By: Chris Wells, Staff Writer
Some students go to college to pledge a fraternity. Some run for positions in their university’s student government association. And other men join the rugby team.
The single, oval-shaped leather ball does more than just get tossed around. It unites roughly 50 men into a culture, a bond and a brotherhood.
For Tim Shields, the word “brotherhood” has literal and figurative meanings, as he and his brother are both members of Towson’s men’s rugby team.
“Me and my brother are really close, he plays outside center and I play wing, so we have a connection on the field that has been in the making since we were little,” Shields said. “The guys I’m not actually blood brothers with and the guys I came up in the ranks with since I was a freshman are the closest friends I’ve ever had in my life.”
After this weekend’s win against Salisbury, the team is 6-1 for regular season, and 2-0 for postseason.
The love of the game is strong, but playing alongside one another is what these players thrive on. Teammates have each other’s backs on and off the field.
“We play for each other because I know when you see someone go into a tackle, and you know someone is going to try and take the ball from them, you’re immediately there over top of them taking hits from the other team just to protect your guy with the ball,” senior member Tyler Honeycutt said.
For Honeycutt, the brotherhood within the team has had the most impact on his life.

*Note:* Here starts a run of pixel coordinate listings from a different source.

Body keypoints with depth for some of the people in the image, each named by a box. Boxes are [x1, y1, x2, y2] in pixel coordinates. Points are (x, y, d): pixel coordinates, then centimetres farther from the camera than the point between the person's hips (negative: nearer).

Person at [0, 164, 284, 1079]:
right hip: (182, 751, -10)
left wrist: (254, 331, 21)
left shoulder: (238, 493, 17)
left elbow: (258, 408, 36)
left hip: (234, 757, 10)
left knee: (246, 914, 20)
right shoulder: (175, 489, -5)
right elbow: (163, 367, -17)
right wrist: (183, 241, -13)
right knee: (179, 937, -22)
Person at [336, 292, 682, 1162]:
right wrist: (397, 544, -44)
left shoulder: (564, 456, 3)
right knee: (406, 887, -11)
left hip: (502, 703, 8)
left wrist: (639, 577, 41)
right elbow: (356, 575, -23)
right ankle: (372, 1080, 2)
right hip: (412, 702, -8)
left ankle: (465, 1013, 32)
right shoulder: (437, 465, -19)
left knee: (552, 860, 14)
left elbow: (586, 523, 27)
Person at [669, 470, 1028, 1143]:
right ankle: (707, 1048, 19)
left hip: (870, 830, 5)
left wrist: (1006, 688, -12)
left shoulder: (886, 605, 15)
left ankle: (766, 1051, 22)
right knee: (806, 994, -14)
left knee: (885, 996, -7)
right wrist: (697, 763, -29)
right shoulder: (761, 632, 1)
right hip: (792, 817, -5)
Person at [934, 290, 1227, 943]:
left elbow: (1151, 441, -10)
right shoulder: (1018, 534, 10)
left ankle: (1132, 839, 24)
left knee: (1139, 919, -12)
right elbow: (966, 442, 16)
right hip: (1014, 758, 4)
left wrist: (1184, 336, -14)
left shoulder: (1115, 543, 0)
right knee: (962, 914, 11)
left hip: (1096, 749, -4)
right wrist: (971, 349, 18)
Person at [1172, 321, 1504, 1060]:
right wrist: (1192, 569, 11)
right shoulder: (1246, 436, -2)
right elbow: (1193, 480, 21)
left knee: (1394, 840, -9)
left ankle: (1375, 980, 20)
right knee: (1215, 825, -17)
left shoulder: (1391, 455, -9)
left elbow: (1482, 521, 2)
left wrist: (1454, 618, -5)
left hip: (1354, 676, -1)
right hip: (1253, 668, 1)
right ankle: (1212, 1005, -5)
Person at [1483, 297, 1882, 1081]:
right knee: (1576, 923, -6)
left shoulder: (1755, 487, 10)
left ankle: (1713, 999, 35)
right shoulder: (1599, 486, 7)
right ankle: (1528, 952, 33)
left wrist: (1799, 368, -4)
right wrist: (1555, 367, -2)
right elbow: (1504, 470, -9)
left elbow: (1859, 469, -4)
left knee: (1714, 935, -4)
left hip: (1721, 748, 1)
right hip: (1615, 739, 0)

“No matter where you go you have a boy with you and he’s always by your side,” he said. “I can look back and realize I’ve always had someone to lean on no matter what it is, and I know I’ve been there for plenty of people.”
The team conditions together twice a week, practices on field twice a week and says they love every minute of it. Even when players might need a break and don’t want to play anymore, they can’t walk away.

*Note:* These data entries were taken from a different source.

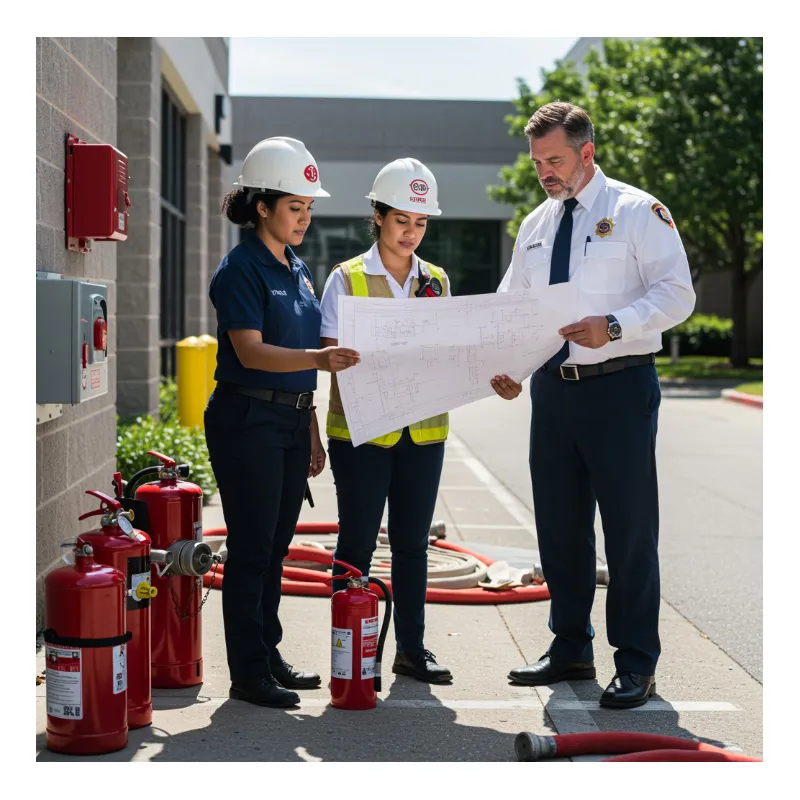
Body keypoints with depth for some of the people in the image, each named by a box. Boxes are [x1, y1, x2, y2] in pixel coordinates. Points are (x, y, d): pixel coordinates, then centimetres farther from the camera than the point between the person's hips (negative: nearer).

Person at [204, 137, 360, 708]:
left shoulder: (299, 270, 15)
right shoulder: (242, 269, -9)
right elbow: (250, 350, -20)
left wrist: (313, 433, 19)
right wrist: (318, 359, -33)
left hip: (291, 420, 8)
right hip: (247, 419, -8)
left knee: (275, 545, 14)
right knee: (252, 548, -4)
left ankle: (268, 654, 24)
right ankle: (248, 673, 3)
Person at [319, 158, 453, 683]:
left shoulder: (437, 281, 12)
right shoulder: (347, 279, 0)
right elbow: (331, 354, -6)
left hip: (423, 430, 4)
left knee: (413, 541, 9)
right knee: (358, 542, 1)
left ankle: (412, 648, 17)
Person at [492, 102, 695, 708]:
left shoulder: (637, 212, -4)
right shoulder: (536, 226, 15)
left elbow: (677, 293, -10)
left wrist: (614, 326, -25)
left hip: (619, 386, -6)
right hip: (551, 389, 6)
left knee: (630, 526, -1)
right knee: (559, 524, 12)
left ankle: (637, 663, 8)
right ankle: (570, 648, 26)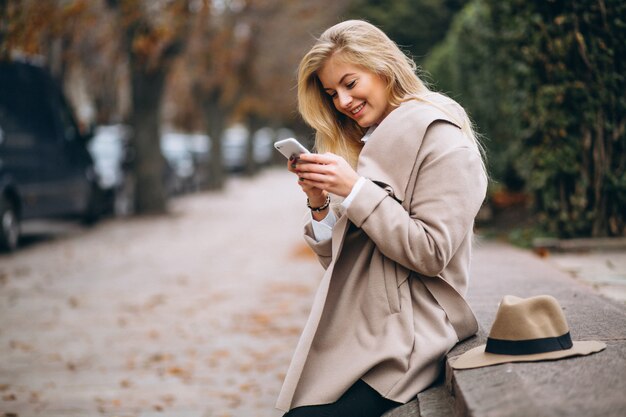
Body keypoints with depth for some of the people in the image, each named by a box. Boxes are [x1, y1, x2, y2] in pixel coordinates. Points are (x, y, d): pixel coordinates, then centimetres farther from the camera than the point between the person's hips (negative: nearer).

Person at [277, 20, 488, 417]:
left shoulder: (440, 140, -6)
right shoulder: (368, 144, 17)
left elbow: (431, 253, -14)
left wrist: (355, 190, -16)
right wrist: (320, 204, -2)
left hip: (403, 344, -7)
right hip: (349, 337, 7)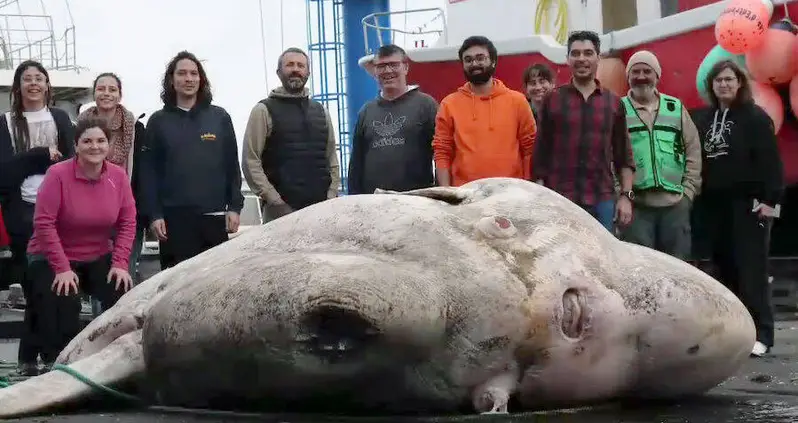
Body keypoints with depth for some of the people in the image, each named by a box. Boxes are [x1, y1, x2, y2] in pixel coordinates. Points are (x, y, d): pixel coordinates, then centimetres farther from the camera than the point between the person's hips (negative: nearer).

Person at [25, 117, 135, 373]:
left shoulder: (118, 176, -7)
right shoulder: (58, 174, -18)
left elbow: (127, 222, -2)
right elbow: (44, 223, -20)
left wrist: (120, 263, -12)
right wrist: (62, 268, -23)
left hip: (99, 259, 4)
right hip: (52, 259, -3)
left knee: (124, 295, -17)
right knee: (63, 304, -26)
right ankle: (55, 363, -6)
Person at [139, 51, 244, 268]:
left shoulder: (219, 117, 8)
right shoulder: (158, 121, 7)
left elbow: (232, 166, 9)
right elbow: (149, 171, 3)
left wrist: (234, 207, 1)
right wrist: (154, 215, -5)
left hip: (214, 217, 1)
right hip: (174, 218, -1)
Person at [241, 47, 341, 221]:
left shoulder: (320, 111, 19)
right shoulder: (264, 111, 3)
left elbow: (332, 159, 18)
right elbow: (250, 162, -3)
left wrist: (331, 196, 4)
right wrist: (275, 200, -11)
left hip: (321, 208, 4)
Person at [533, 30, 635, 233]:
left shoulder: (613, 102, 10)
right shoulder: (552, 100, 4)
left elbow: (624, 155, 12)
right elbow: (541, 153, 4)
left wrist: (626, 195, 3)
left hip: (603, 200, 2)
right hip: (560, 199, -2)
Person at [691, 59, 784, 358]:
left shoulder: (755, 117, -4)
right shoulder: (702, 118, 11)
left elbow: (770, 161, -9)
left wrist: (770, 199, -15)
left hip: (748, 204, -5)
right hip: (714, 205, 5)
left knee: (751, 269, -6)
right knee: (724, 268, 8)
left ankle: (760, 334, -3)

“I think the thing that it comes back to is the intensity,” senior member, John Schuberth, said. “Every time I think I might stop playing I always have a draw to come back, it’s almost like it’s an addiction.”

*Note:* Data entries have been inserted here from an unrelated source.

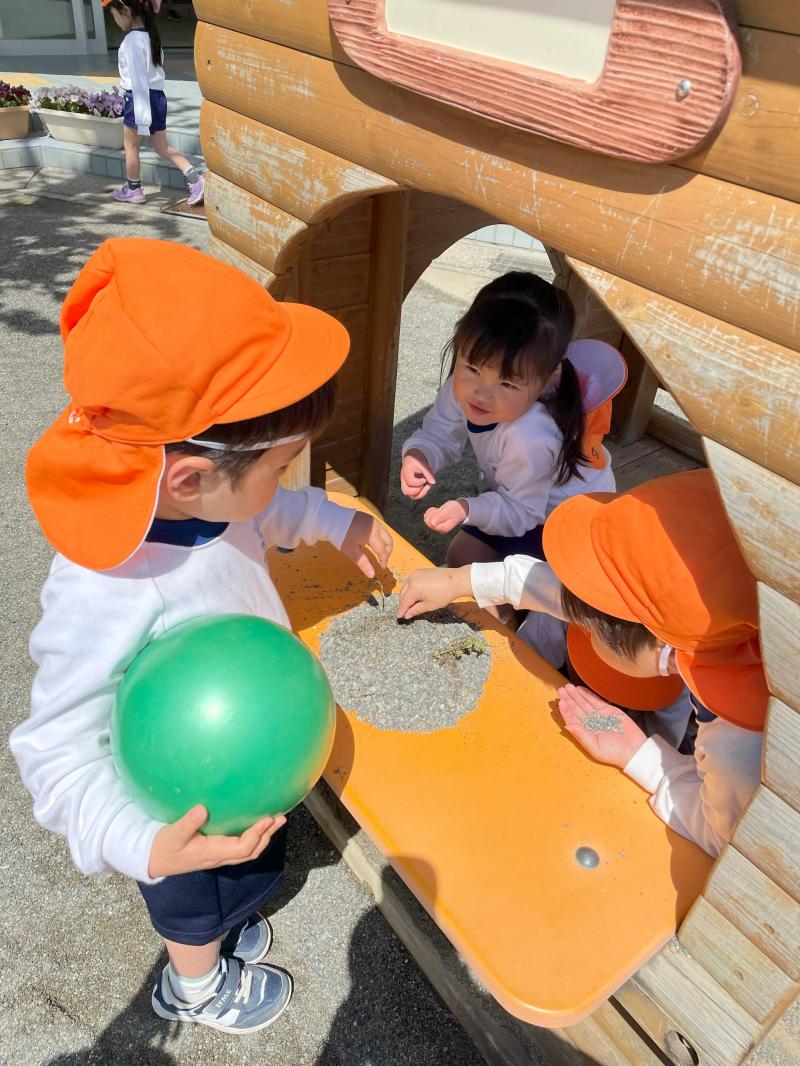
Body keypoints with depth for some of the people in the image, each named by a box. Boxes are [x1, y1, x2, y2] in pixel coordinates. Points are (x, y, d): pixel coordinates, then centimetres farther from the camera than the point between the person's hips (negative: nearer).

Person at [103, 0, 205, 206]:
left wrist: (142, 118, -22)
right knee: (161, 146, 13)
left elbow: (139, 80, -22)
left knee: (130, 146, 9)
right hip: (158, 96, 8)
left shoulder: (132, 40, -18)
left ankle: (133, 190, 21)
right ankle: (194, 176, -2)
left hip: (141, 98, -8)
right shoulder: (151, 35, 8)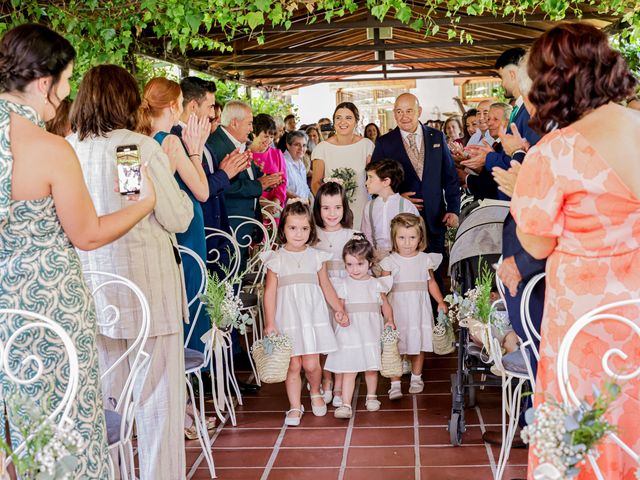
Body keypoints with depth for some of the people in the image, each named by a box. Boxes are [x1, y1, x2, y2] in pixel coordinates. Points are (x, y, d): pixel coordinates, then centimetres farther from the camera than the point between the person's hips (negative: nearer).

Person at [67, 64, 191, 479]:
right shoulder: (142, 147, -12)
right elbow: (178, 219, -8)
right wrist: (172, 185, 8)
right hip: (144, 277, -5)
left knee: (105, 388, 16)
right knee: (158, 387, 5)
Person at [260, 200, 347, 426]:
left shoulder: (316, 257, 6)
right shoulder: (276, 259, -1)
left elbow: (326, 286, 14)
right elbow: (270, 292, -2)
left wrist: (340, 311, 15)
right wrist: (270, 323, -7)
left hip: (313, 316, 1)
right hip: (288, 318, -1)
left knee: (311, 364, -3)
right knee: (293, 365, 1)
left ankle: (315, 393, 27)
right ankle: (295, 407, 16)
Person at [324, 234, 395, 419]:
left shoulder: (376, 284, 5)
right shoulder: (343, 285, 1)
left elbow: (385, 305, 10)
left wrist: (389, 320, -5)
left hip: (372, 331, 2)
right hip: (350, 332, -2)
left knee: (371, 368, 13)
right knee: (349, 370, -4)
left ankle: (371, 396, 34)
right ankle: (346, 404, -4)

Even outside of the team, Schuberth said, the men are all close friends and support one another.
“You form relationships playing this more than in any other sport I ever played,” he said. “Something about the game just draws us together and builds a special bond.”
The sport of rugby is intense, and is unlike its cousin sport football because of the fast paced nature of the game. Yet, it’s that exact style of game play that the players love most.
“Practice is intense, more intense then I’ve had in other programs,” junior member, Anthony Bria, said. “When I played football in high school it was more relaxed, rugby practice is different, everyone comes out and it’s intense.”
No different than any other team or school, players will come and go, but the bonds teammates have formed will be with them even past their time at Towson.
“These are the guys I came into college with and the same dudes I’ll be hanging out with after college too,” Bria said. “You play a sport and its cool, but if you’re not going to love your team it’s hard to play. That’s one thing I love about this team, I love every one of them. I’m part of a fraternity too, but sports is just a different bond.”
These brother-like bonds have fueled the team to play with inspiration all season long.
“It’s not about just being the star player it’s about being a part of something bigger than yourself,” Shields said. “We have someone on our team that is battling a sickness right now and he’s what we’re playing for this season. He’s our incentive this year to go as far as we can.”
Towson defeated Salisbury 13-10 in a close, gut wrenching game to win its first ever Potomac Rugby Conference Championship Saturday, Nov. 7 in Severna Park. This victory avenged a 36-13 loss from earlier in the season on Oct. 17.
The Tigers are ranked 5th in the nation, and will move on to play in the national playoffs Nov. 20-21 for the fifth straight year.
The brotherhoods formed throughout the team are like tattoos, they said, it’s going to be with them forever.
“One hundred percent [this sport], has changed my life for the better,” Honeycutt said. “I’ve got it tattooed on my leg.”